We noticed, in the first half of the middle chart, that spilling was happening

for all executors
in equal amounts

This is a clear indication that the parameter spark.executor.memory is too low: in fact, all executors are equally struggling to keep in memory their partitions. Finetuning the parameter and iterating quickly solved the issue.

Middle chart second half: skewed data

We noticed, in the second half of the middle chart, that spilling was happening at a higher intensity for some executors.

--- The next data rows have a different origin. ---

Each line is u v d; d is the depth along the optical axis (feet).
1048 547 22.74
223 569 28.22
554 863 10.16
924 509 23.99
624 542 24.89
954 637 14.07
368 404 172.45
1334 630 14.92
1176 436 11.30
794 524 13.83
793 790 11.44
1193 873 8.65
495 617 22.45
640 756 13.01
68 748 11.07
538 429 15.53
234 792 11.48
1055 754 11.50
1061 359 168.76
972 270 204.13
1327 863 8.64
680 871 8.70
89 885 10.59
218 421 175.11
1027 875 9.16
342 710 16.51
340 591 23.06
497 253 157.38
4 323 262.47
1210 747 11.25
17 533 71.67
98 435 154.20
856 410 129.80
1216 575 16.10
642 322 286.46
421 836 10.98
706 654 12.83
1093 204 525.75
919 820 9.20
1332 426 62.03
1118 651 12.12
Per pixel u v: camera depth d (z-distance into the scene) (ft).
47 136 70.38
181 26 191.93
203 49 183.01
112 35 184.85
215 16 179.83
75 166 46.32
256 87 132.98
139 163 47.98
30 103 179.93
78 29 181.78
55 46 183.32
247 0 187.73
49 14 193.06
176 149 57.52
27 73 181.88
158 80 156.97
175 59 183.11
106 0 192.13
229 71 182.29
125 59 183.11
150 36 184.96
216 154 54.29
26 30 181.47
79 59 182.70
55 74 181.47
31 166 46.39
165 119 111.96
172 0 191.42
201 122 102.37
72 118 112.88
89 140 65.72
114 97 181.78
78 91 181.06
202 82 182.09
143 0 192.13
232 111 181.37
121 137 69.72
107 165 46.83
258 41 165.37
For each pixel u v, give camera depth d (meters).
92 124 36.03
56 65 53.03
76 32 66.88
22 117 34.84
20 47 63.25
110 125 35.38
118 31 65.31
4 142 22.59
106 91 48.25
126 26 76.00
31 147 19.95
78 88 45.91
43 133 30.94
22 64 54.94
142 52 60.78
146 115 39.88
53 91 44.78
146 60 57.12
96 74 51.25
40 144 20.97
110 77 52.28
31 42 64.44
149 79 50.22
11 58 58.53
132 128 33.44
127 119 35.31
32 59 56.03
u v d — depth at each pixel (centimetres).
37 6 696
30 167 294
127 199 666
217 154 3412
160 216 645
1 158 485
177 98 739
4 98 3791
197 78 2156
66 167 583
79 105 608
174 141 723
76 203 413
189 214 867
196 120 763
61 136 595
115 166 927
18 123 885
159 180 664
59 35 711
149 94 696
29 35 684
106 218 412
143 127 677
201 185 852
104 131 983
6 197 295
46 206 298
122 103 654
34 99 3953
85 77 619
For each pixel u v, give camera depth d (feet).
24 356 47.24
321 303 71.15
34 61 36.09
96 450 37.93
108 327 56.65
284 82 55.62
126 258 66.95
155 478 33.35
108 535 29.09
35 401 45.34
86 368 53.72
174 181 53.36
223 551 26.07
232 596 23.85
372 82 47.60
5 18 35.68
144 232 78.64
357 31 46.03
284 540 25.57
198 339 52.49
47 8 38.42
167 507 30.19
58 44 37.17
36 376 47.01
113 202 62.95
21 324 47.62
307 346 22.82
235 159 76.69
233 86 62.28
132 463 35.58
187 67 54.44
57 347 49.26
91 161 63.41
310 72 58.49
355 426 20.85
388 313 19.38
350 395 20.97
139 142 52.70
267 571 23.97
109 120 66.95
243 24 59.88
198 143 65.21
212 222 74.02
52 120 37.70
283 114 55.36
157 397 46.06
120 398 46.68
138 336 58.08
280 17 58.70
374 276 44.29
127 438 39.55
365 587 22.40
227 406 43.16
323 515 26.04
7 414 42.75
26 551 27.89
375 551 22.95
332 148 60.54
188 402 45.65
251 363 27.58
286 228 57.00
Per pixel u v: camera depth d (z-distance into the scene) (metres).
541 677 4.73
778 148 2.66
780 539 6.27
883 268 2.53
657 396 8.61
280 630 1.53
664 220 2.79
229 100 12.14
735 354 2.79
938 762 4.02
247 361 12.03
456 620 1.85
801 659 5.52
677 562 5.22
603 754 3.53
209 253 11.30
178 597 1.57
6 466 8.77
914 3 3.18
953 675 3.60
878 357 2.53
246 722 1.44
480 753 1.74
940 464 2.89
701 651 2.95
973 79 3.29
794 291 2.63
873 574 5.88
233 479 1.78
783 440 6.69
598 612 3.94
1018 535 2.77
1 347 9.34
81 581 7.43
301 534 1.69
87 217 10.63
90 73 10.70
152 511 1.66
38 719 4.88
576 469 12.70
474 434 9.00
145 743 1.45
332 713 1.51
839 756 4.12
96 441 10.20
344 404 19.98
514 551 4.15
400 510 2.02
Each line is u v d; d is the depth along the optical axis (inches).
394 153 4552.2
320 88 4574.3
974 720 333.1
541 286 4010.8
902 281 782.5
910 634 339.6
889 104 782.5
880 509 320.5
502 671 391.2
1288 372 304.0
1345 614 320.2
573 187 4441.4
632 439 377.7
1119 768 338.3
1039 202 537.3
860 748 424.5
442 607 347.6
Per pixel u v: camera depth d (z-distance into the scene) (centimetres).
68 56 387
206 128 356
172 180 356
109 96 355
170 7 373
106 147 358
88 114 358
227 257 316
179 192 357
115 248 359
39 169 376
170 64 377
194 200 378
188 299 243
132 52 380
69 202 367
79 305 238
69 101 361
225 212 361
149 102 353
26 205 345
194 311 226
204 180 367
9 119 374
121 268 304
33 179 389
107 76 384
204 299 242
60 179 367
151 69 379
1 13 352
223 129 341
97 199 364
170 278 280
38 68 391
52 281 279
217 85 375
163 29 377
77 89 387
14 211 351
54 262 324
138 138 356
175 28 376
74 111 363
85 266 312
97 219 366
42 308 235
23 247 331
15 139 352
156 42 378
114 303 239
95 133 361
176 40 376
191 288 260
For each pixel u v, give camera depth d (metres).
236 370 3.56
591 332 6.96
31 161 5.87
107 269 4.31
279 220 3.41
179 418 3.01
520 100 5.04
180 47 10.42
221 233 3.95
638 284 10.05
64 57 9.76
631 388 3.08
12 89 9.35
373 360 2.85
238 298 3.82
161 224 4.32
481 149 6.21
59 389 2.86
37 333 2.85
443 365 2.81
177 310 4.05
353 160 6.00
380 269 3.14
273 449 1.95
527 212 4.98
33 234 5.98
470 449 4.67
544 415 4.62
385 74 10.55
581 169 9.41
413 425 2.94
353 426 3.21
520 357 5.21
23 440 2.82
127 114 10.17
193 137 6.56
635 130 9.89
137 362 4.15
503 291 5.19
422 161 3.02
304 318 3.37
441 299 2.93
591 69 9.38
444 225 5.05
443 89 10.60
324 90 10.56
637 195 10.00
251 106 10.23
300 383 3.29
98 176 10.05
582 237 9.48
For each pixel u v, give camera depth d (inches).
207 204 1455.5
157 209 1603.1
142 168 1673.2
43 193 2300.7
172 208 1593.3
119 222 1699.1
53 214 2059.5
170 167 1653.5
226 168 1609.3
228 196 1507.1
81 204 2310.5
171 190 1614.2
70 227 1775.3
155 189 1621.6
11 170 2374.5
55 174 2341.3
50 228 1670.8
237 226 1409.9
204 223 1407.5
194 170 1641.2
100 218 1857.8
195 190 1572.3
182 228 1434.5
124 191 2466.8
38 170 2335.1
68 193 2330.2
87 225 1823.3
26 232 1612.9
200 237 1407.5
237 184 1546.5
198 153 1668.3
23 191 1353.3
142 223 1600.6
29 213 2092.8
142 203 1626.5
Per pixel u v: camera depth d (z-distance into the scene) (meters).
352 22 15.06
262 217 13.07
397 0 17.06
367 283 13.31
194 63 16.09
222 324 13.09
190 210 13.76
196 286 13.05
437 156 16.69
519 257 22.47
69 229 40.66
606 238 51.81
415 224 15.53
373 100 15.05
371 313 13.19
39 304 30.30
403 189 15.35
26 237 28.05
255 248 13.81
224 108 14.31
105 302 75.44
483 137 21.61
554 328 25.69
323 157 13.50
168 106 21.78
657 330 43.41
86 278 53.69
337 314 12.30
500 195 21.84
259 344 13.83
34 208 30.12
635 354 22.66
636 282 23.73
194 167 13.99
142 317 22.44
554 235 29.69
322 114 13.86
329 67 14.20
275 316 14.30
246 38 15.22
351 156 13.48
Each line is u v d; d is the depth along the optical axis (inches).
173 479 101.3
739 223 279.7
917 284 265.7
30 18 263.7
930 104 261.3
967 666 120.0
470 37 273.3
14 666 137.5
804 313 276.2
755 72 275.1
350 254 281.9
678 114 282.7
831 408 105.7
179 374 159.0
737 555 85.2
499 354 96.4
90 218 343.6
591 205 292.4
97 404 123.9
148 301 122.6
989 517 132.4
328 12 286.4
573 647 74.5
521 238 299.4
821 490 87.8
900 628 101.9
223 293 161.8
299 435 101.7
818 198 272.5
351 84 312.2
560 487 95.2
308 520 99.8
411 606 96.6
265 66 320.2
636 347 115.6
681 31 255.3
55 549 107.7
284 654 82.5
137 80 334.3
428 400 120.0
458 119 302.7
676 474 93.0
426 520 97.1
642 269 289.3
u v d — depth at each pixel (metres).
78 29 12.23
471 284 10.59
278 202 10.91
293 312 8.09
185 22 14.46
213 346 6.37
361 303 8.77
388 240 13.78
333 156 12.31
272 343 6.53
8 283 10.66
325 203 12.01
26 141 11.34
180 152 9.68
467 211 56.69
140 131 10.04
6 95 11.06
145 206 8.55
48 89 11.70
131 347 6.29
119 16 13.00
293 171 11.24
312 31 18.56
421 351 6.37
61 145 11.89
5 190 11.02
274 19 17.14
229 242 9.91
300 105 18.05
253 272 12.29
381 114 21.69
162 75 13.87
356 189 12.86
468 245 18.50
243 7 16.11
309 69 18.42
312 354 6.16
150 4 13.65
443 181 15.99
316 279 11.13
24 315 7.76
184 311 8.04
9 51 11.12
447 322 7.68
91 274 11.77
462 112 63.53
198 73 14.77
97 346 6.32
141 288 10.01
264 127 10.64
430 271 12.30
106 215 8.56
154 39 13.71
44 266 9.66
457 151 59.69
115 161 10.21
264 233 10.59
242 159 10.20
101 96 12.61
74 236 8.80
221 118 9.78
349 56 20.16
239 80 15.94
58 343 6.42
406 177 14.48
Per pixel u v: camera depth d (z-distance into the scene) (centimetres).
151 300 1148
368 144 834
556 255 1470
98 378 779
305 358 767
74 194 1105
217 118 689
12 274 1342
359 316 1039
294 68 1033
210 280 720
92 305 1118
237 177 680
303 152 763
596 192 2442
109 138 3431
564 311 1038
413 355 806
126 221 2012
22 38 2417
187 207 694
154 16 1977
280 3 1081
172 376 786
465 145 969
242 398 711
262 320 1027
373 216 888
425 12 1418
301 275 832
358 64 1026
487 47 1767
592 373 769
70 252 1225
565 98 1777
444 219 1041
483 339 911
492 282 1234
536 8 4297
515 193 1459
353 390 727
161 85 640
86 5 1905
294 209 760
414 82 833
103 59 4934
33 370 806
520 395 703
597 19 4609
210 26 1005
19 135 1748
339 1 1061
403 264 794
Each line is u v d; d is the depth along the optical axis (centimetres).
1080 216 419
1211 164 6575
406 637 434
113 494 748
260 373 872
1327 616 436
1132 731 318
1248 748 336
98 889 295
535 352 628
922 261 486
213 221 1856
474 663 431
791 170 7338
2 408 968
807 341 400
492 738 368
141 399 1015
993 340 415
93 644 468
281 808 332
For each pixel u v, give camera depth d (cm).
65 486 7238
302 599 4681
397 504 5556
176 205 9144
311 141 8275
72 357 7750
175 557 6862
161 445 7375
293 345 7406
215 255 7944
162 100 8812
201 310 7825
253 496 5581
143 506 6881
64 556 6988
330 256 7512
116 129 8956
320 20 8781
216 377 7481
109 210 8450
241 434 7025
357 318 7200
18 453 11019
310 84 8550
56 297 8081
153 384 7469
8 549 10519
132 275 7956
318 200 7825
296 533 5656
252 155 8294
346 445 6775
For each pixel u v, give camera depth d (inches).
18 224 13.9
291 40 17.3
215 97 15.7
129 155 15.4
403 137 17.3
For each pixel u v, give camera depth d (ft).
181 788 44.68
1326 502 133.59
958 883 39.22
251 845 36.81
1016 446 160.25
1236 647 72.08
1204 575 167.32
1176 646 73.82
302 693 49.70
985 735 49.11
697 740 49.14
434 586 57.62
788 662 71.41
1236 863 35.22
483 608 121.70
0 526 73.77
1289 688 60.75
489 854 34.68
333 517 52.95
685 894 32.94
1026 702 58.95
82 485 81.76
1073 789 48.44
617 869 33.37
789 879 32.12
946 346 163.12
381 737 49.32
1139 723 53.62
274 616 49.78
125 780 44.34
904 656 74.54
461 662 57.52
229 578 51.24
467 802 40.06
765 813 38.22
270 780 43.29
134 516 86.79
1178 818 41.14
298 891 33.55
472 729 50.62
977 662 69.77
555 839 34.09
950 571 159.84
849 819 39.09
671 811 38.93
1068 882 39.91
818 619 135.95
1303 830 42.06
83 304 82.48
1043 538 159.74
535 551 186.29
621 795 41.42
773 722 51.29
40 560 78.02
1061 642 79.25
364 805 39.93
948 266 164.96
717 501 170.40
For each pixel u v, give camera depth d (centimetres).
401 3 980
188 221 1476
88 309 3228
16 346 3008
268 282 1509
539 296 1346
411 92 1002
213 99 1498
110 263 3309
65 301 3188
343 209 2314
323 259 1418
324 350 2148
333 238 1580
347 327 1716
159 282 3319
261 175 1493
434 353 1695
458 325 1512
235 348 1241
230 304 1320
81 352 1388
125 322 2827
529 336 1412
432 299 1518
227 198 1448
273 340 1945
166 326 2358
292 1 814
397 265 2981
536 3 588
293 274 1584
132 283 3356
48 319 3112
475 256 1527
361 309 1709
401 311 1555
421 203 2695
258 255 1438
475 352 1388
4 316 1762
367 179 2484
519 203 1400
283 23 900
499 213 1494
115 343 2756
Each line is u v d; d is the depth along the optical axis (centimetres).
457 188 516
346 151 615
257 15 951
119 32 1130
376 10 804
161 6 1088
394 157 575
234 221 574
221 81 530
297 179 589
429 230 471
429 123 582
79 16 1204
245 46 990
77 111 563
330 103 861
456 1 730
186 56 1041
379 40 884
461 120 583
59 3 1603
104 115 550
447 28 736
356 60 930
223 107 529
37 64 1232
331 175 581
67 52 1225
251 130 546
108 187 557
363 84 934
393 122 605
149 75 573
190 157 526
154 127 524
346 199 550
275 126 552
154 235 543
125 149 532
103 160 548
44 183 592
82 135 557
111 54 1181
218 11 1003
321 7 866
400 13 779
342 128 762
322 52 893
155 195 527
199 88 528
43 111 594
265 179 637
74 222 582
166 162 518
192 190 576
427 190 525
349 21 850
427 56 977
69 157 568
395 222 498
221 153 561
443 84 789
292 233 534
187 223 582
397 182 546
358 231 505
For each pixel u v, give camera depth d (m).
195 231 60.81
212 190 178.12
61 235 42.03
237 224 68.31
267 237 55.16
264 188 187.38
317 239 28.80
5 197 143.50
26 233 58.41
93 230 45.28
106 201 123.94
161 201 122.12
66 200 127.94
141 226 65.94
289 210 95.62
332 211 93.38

Notice, as an example, that during stage 180, executor 7 has spilled three times more than the other executors.

This is a clear indication of skewed data: executors are assigned partitions of different sizes, so some of them will spill more and others less.

This intuition, built quickly and intuitively by spark-sight, was confirmed upon further investigation inside the Spark UI, where stage 180 shows the following:

Conclusions

In conclusion, we have highlighted how monitoring the performance of a Spark application can be a challenging task, particularly when dealing with complex and intricate workflows.

However, the Python package spark-sight is a less detailed, more intuitive representation of what is going on inside your Spark application in terms of performance, and it conveys intuitively and effectively information that would take hours to reconstruct from other tools such as the Spark UI.

The simplicity of spark-sight can enable rapid iteration on bottleneck identification and finetuning, solving real-world scenarios and increasing efficiency with very little effort.